Show that if M is a surface such that every geodesic is a plane curve, then M is a part of a plane or a sphere.

Homework Equations

- If a geodesic, $\alpha$, on M is contained in a plane, then $\alpha$ is also a line of curvature.
- Let p be any point on a surface M and let a vector v be an element of T_pM. Then there is a unique geodesic alpha such that $\alpha$(0) = p and $\alpha$'(0) = v.
- A surface M consisting entirely of umbilic points is contained in either a plane or a sphere.

The Attempt at a Solution

Let p be any point in M. Then for any vector v of T_pM, there is a geodesic $\alpha$, such that $\alpha$(0) = p and $\alpha$'(0) = v. Since $\alpha$ is a geodesic, by hypothesis it is planar. Then, by theorem, $\alpha$ is also a line of curvature.

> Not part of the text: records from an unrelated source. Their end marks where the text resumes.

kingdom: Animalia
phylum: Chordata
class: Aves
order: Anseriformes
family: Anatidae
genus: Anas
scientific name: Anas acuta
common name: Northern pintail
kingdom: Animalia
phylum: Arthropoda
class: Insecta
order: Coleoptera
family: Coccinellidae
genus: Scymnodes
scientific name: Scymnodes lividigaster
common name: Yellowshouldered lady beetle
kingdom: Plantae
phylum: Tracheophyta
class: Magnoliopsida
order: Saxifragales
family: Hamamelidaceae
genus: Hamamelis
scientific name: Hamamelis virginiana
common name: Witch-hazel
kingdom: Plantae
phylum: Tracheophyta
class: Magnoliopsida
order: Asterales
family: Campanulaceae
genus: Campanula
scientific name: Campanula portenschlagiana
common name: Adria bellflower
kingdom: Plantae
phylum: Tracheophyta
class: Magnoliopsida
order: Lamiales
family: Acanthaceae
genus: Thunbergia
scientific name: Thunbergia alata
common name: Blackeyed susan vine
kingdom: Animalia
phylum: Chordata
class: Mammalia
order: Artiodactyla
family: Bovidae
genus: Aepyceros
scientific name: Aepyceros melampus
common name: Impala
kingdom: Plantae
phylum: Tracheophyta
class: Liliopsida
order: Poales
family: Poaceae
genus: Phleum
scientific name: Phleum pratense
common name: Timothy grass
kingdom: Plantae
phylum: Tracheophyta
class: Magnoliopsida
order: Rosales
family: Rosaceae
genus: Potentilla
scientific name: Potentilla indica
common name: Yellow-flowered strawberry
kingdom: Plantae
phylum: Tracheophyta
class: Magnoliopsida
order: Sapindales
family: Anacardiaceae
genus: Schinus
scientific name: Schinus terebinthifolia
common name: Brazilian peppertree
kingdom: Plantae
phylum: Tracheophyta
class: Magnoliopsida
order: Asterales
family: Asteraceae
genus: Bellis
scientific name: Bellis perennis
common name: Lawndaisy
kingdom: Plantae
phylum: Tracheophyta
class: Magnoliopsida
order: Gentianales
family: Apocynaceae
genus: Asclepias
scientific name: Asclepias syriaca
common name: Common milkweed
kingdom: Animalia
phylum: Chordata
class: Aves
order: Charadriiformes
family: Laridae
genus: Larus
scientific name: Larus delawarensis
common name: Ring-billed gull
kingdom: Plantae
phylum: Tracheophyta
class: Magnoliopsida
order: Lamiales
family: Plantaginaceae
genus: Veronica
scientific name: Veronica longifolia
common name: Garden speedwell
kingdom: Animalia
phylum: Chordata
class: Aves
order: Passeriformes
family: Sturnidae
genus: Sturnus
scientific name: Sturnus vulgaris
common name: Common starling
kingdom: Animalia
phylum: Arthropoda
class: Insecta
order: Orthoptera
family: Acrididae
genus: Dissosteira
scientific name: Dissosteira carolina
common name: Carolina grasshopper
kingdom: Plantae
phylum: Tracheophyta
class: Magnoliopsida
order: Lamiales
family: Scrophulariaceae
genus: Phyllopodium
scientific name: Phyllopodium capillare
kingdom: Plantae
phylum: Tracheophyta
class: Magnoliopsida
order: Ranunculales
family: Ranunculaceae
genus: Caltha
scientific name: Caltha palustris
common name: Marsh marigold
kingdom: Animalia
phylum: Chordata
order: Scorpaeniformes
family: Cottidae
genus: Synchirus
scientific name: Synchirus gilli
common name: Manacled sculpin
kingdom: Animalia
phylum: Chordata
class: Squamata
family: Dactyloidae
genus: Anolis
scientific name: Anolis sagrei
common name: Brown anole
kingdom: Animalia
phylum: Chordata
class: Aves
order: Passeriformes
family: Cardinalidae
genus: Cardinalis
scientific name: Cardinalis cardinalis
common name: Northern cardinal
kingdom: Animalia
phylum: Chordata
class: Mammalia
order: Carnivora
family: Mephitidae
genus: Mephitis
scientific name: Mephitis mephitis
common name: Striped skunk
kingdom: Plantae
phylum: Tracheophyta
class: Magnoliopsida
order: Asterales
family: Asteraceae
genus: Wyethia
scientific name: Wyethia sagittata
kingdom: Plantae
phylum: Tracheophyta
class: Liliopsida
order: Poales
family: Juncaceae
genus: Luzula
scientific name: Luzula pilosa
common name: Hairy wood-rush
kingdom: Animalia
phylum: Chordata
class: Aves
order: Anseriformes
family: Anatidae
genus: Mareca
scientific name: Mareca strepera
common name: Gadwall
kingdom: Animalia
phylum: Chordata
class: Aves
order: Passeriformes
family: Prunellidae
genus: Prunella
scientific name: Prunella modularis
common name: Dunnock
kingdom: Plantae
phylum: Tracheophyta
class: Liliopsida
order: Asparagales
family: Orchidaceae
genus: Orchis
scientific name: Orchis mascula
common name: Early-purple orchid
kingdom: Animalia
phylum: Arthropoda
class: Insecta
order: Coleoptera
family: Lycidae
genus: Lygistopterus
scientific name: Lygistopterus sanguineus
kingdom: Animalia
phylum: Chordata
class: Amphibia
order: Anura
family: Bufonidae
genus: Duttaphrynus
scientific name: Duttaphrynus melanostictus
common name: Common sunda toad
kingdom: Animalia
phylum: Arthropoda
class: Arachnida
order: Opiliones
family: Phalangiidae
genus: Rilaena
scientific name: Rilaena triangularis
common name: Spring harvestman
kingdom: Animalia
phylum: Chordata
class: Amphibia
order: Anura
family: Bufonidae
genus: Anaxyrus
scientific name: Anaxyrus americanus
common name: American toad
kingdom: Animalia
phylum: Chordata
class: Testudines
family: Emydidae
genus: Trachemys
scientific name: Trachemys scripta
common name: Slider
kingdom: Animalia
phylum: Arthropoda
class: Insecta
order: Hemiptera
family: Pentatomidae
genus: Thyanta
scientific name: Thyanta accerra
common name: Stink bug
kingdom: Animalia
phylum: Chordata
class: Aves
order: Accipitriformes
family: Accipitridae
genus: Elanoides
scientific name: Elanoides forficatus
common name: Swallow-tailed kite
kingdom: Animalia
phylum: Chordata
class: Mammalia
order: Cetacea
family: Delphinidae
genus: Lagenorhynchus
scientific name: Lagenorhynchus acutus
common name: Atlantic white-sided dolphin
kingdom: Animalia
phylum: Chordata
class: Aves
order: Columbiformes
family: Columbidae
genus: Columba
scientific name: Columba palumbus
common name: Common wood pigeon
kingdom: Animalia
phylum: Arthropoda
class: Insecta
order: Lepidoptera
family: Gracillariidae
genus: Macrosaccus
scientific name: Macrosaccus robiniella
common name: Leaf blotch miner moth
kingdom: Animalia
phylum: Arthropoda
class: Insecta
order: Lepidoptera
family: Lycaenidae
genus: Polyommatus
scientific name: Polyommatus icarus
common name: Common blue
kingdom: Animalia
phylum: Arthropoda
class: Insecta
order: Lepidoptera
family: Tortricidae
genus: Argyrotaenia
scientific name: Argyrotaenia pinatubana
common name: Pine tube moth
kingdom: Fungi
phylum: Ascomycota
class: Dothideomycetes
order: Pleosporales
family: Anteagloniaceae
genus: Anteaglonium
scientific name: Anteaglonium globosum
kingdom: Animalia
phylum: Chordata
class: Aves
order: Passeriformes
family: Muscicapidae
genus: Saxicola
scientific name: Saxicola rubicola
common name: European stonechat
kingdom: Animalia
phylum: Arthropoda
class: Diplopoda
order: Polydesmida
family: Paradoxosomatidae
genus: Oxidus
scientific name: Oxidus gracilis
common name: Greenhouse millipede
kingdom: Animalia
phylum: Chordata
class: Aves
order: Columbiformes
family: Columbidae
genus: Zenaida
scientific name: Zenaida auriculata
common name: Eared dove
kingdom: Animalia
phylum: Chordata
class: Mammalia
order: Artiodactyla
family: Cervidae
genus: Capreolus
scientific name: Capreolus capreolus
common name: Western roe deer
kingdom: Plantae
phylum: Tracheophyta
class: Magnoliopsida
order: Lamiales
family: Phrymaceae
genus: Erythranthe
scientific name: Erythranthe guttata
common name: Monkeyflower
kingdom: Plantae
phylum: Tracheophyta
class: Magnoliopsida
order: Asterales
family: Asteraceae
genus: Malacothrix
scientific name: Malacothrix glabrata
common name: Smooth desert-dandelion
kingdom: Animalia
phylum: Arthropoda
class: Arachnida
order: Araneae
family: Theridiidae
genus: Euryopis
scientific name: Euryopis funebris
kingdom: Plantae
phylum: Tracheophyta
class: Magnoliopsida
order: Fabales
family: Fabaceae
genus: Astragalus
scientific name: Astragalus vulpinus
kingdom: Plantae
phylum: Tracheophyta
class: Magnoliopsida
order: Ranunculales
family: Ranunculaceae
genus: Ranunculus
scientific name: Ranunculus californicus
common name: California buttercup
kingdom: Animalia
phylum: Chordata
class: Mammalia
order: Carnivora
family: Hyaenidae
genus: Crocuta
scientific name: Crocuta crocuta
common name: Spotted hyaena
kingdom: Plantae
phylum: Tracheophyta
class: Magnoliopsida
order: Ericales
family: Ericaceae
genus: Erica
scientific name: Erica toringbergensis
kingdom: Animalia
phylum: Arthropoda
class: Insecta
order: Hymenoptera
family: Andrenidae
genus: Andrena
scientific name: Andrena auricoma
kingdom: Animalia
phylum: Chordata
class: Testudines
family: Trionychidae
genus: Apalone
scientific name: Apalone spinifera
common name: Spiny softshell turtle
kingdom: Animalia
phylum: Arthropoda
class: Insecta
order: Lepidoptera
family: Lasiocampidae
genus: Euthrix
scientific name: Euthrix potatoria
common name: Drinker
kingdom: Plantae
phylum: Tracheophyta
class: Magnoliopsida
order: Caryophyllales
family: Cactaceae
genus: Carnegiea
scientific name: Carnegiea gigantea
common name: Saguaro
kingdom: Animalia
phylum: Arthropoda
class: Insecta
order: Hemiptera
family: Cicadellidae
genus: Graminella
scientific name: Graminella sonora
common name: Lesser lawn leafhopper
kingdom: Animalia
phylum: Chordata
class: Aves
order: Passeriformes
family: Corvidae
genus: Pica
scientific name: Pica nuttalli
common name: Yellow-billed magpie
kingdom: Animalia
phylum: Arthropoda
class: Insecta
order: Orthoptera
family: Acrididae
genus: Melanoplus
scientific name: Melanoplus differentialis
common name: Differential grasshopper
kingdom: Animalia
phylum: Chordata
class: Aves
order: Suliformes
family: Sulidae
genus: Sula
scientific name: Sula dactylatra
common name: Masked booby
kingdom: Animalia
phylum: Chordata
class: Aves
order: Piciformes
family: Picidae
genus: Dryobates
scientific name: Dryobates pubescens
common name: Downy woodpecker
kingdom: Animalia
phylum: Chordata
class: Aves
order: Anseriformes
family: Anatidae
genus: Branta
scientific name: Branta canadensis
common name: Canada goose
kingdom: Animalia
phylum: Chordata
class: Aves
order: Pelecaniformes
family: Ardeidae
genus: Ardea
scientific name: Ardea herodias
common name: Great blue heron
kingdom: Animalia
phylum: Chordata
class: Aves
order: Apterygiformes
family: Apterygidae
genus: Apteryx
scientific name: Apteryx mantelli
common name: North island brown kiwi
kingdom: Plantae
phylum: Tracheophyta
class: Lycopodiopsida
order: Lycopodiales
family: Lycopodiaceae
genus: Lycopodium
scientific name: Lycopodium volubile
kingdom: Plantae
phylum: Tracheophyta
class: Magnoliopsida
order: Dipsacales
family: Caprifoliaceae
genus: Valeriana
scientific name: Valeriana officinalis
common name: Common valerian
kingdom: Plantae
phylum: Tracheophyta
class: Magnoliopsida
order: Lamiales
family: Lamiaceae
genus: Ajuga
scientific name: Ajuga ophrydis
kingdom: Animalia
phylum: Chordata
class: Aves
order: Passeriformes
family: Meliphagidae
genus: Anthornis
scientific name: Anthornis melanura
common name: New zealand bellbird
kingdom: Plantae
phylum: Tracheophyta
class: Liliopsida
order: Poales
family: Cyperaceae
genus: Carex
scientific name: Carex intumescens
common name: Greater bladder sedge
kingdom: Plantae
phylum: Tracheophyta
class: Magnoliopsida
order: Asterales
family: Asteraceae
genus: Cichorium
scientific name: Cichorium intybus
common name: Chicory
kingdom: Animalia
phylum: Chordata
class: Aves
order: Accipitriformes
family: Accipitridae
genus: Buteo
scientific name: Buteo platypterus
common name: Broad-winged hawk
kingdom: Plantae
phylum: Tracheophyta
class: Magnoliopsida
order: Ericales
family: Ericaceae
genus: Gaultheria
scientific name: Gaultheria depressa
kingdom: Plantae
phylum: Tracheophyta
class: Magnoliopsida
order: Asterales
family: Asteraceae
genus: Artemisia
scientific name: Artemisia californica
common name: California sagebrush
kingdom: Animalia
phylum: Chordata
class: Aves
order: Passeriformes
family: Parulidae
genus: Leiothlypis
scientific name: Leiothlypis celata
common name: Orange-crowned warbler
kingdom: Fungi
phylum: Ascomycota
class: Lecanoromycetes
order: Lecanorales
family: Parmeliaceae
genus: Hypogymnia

Now I'm having trouble showing that p is umbilic. Help?

 

[mighty2000]

To show that p is umbilic, we can use the first and second fundamental forms of the surface M. Since \alpha is a line of curvature, its tangent vector \alpha' is perpendicular to the normal vector N at any point. This means that the normal curvature at p is equal to the principal curvature in the direction of \alpha'.

Since every geodesic on M is a plane curve, the principal curvature in the direction of \alpha' is constant for all points on M. This means that the normal curvature at p is also constant. Therefore, p is an umbilic point.

Since this is true for any point p on M, we can conclude that M consists entirely of umbilic points. By the theorem, this means that M is contained in either a plane or a sphere.